WHAT THE TASK REQUIRES
Output range, inclusive: from the line containing "woven basket: none [442,432,490,485]" to the line containing "cereal box: none [280,359,312,402]". Restate those lines from the data below word for word and only those.

MATERIAL PROVIDED
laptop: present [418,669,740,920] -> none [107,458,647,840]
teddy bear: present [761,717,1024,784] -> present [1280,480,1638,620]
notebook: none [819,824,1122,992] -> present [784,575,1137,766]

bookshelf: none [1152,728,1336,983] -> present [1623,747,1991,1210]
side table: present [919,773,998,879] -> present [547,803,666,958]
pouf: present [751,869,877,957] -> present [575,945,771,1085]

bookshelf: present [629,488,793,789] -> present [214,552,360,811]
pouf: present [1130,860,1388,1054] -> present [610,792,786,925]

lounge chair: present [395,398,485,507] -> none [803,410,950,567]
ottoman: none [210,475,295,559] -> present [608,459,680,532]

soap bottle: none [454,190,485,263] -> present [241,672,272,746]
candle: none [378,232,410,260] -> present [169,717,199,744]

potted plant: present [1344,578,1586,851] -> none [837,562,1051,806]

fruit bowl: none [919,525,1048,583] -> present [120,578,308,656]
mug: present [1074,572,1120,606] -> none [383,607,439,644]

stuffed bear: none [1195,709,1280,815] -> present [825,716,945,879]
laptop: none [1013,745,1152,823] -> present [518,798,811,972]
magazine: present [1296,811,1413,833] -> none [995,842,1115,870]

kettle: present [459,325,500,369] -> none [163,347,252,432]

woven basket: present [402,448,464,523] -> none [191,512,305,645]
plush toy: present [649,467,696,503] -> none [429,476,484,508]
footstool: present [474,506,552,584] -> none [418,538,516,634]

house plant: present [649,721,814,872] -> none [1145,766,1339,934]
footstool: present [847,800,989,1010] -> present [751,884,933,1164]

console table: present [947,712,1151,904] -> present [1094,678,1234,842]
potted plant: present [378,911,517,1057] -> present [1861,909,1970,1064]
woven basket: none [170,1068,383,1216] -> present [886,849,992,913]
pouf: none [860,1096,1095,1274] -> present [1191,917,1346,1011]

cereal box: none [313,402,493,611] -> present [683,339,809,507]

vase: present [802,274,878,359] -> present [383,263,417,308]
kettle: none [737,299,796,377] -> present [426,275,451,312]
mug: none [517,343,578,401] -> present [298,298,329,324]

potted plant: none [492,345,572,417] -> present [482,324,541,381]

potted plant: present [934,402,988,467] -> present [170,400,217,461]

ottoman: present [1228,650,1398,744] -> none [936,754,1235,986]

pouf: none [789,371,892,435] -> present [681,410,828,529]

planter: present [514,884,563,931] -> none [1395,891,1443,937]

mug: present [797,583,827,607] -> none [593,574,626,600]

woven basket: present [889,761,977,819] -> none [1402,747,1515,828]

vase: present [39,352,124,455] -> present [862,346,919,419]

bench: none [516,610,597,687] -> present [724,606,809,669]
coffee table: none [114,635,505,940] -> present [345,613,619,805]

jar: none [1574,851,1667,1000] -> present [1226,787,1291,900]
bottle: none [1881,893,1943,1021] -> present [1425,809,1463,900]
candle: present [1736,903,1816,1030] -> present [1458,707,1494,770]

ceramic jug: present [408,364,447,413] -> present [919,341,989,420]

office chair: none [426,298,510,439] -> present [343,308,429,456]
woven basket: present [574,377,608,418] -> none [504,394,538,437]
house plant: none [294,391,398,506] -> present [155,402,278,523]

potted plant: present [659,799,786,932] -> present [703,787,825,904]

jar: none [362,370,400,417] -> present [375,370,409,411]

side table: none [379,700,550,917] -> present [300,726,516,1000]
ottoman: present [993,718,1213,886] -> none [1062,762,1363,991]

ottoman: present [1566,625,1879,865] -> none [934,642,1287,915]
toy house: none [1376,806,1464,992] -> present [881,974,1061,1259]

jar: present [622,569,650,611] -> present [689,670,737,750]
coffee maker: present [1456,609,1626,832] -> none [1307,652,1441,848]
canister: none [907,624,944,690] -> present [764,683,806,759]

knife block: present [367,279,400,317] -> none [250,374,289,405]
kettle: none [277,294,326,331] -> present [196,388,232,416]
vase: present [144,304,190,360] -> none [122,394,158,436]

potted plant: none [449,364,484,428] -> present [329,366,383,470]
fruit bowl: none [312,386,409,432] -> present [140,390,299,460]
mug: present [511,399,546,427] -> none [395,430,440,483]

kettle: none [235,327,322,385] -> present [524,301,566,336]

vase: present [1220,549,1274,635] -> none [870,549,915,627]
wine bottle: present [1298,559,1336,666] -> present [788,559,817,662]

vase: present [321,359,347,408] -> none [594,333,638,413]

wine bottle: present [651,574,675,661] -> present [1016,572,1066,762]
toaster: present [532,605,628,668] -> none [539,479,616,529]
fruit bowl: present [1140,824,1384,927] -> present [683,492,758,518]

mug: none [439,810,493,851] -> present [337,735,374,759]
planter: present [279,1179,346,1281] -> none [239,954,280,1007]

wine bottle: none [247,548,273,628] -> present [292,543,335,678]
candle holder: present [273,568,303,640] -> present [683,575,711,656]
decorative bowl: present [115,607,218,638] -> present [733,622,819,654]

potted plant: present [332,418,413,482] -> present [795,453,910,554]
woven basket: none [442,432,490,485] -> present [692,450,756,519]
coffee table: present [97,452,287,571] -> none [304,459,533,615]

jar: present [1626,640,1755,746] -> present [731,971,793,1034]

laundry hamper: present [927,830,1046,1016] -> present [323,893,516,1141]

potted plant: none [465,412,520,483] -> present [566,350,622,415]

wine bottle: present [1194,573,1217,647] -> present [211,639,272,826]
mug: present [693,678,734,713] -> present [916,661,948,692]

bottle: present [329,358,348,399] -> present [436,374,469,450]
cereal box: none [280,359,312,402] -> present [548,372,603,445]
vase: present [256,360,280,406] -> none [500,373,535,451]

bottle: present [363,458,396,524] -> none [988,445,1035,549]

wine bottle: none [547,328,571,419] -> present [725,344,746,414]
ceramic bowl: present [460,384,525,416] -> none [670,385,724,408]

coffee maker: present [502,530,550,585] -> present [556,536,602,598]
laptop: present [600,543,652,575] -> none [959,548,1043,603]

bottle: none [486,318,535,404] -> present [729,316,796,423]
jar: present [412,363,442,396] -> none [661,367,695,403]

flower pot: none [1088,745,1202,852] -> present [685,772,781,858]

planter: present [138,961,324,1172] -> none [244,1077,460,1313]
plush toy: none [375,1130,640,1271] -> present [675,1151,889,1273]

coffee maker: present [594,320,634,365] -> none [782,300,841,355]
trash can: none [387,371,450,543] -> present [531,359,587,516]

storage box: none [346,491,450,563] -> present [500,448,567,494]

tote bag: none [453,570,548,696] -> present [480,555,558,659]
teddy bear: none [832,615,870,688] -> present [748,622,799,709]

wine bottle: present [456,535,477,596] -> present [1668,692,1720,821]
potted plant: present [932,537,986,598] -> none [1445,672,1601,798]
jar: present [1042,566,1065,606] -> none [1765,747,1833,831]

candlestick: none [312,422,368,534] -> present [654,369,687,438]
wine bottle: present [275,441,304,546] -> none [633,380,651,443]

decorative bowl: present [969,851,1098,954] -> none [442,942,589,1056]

RESULT FOR THIS EXERCISE
woven basket: none [442,432,490,485] -> present [692,450,756,519]
coffee table: present [97,452,287,571] -> none [304,459,533,615]

jar: present [1626,640,1755,746] -> present [731,971,793,1034]

laundry hamper: present [927,830,1046,1016] -> present [323,893,516,1141]

potted plant: none [465,412,520,483] -> present [566,350,622,415]

wine bottle: present [1194,573,1217,647] -> present [211,639,272,826]
mug: present [693,678,734,713] -> present [916,661,948,692]

bottle: present [329,358,348,399] -> present [436,374,469,450]
cereal box: none [280,359,312,402] -> present [548,372,603,445]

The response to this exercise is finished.